DOCUMENT PASSAGE
↓
Just three days later, on August 9, 1945 – as if three days was enough time for Japan to throw in the towel or not – we dropped a second bomb on Nagasaki.  The second bomb killed an estimated 150 combatants, but also another 60,000 to 80,000 civilians.  …No.  The number “150” in the previous sentence is not a typo.  It’s an estimate that may be somewhat imprecise, but the order of magnitude, minuscule as it is, is worth noting.  We killed 60,000 to 80,000 non-combatants, men, women, children, and the elderly, just to make a point.  It was a display of power that perhaps could have been accomplished in other, less deadly ways.

So, two bombs, were dropped only three days apart, one bomb each from one slow-moving propeller-driven plane, killing a total of 130,000 to 206,000 innocent people.  “Innocent” in the sense that they were, as we call them, civilians.  Not in the military.  The Japanese surrendered, ending the war.

We did this because our government, led at the time by President Truman, made the calculation that killing all these people was worth the carnage.  We didn’t think of ourselves as “terrorists.”  I’m not even sure that was a “thing” back then, with the meaning it has now.  No.  We were fighting for our lives, and for “truth, justice, and the American way” as the announcer used to say in the opening of early TV episodes of “Superman.”  And we did it from a distance.  There was no hand-to-hand combat.  No Special Forces were deployed.  We didn’t lose a single combatant of our own.  We didn’t shoot, stab, rape, or behead anyone.  All we did was drop two bombs from relatively small and slow-moving planes on people a comfortable 7,000 miles from Washington, D.C.
↑
ABOUT THIS TASK
In the passage on the atomic bombings of Japan, how many days apart were the two bombs dropped? You won't need the records that follow.

INFORMATION SUPPLIED
↓
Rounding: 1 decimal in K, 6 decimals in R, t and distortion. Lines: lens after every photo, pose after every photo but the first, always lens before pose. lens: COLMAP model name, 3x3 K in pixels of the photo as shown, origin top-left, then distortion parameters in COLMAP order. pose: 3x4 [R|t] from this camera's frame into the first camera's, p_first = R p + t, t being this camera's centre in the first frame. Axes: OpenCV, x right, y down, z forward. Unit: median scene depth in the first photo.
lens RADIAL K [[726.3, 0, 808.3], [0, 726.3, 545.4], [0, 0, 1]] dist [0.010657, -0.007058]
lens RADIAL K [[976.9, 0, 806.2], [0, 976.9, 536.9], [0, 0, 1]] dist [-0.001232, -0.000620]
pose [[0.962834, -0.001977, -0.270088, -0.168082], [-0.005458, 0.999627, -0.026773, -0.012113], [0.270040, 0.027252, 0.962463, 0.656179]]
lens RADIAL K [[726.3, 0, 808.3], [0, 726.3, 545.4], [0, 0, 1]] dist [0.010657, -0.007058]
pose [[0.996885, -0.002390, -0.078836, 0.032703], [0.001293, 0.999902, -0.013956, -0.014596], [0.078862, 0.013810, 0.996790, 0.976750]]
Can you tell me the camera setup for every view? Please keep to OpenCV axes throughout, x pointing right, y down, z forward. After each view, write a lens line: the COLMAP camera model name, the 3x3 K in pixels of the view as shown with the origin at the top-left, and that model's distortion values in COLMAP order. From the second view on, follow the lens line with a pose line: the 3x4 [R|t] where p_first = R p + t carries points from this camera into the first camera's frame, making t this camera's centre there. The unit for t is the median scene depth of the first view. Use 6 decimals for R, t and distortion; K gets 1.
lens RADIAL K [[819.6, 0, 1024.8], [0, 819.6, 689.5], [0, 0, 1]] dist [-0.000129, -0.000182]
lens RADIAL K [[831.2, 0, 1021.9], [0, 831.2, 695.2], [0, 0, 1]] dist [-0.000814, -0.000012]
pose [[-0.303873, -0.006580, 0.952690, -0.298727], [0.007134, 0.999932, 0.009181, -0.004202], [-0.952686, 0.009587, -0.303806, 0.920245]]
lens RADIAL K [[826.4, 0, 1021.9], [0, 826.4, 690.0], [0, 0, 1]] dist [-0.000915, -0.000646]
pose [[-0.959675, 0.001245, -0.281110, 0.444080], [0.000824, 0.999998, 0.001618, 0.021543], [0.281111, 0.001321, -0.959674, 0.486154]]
↑
REPLY TO THE EXERCISE
Three days apart.